The denominators of the last three fractions are within $27$ of one another; $3\cdot27=81$, so $27$ out of $865$ is less than $1$ part in $30$. The numerators of those fractions differ by much more than $1$ part in $30$, so we can safely rank those three fractions in the order $\frac{27}{865}<\frac{48}{874}<\frac{80}{892}\;.$ The only real question is where the first fraction fits, but that’s easy: $26$ and $27$ are very close, while $686$ is much less than $865$, so $\frac{26}{686}>\frac{27}{865}\;.$ On the other hand, it’s pretty obvious that $\frac{26}{686}<\frac{80}{892}\;,$ so the smallest and largest must be $\dfrac{27}{865}$ and $\dfrac{80}{892}$, respectively.

  • 0
    @Jay: $892-865=27$, and 27/865<27/810=1/30. Thus, both $874$ and $892$ are less than $\frac{31}{30}\cdot 865$. But the numerators $48$ and $80$ are much more than $\frac{31}{30}\cdot 27$, so the fractions $48/874$ and $80/892$ must be bigger than $27/865$. Similar reasoning shows that 48/874<80/892. The key is that if $\frac{a}b=\frac{c}{bk}$, then $c=ak$. Thus, if k<\frac{31}{30}, and $c$ is obviously more than $\frac{31}{30}\cdot a$, then $\frac{a}b$ must be less than $\frac{c}{bk}$.2012-07-08
2

As I mentioned in detail here, a general quick algorithm for comparing fractions (or reals) is to employ continued fractions, i.e. do the comparison in parallel with the continued fraction expansion, computing the integer parts, then recursing on the reciprocals of the fractionals parts (see the link for an algorithm). Here, all fractions have integer part $= 0$, so comparing reciprocals:

$\bigg\lfloor \frac{865}{27}\bigg\rfloor = 32\ >\ \bigg\lfloor \frac{686}{26}\bigg\rfloor = 26\ >\ \bigg\lfloor \frac{874}{48}\bigg\rfloor = 18\ >\ \bigg\lfloor \dfrac{892}{80}\bigg\rfloor = 11$

Since reciprocating reverses inequalities, reversing the above yields the sought equalities.

1

$\dfrac{1}{30} < \dfrac{26}{686} < \dfrac{1}{20}$ because $30 \times 26 = 780 > 686$ while $20 \times 26 = 520 < 686$.

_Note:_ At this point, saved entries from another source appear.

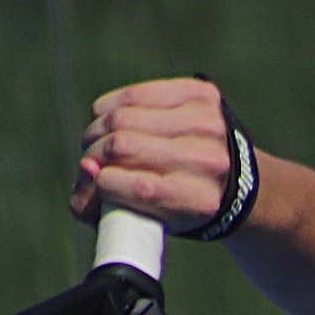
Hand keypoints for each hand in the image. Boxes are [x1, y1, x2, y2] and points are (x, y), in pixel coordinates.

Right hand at [73, 77, 240, 230]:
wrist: (229, 178)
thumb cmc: (173, 203)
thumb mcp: (143, 221)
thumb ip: (100, 209)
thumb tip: (85, 169)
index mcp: (200, 200)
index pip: (141, 187)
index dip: (104, 183)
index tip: (95, 181)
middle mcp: (208, 160)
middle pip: (124, 146)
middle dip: (95, 152)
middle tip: (91, 159)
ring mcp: (207, 122)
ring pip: (124, 116)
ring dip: (98, 128)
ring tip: (97, 140)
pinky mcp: (200, 94)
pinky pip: (136, 93)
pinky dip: (111, 106)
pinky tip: (108, 117)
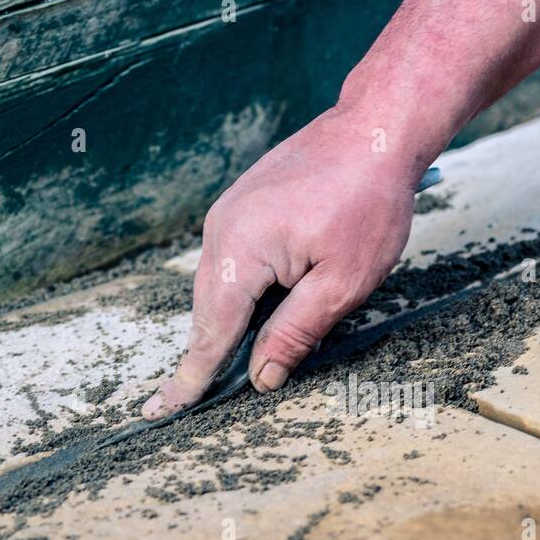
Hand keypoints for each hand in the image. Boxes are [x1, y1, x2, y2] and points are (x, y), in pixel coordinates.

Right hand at [142, 106, 419, 418]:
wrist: (375, 129)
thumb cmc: (369, 202)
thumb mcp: (342, 282)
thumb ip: (295, 331)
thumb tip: (262, 376)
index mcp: (241, 249)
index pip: (212, 331)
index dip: (191, 377)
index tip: (164, 410)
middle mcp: (222, 229)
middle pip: (210, 311)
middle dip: (204, 356)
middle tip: (179, 403)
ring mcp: (229, 214)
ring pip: (220, 288)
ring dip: (226, 326)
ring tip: (223, 367)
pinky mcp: (244, 207)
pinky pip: (232, 264)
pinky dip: (239, 296)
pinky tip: (256, 316)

$\dfrac{1}{20} < \dfrac{48}{874} < \dfrac{1}{12}$ because $20 \times 48 = 960 > 874$ while $12 \times 48 = 144 \times 4 = 576 < 874$

$\dfrac{1}{12} < \dfrac{80}{892}$ because $12 \times 80 = 960 > 892$.

$\dfrac{27}{865} < \dfrac{1}{30}$ because $30 \times 27 = 810 < 865$.

So $\dfrac{27}{865} < \dfrac{26}{686} < \dfrac{48}{874}< \dfrac{80}{892}$.

0

You can order the fractions using following method. For any two fractions $A= \frac{a}{b}, B= \frac{c}{d}$ take $\frac{\frac{a}{b}}{\frac{c}{d}} =C$. Then if $C>1$ you have $A>B$ if $C<1$ then $B follows, finally if $C=1$ obviously $A=B$.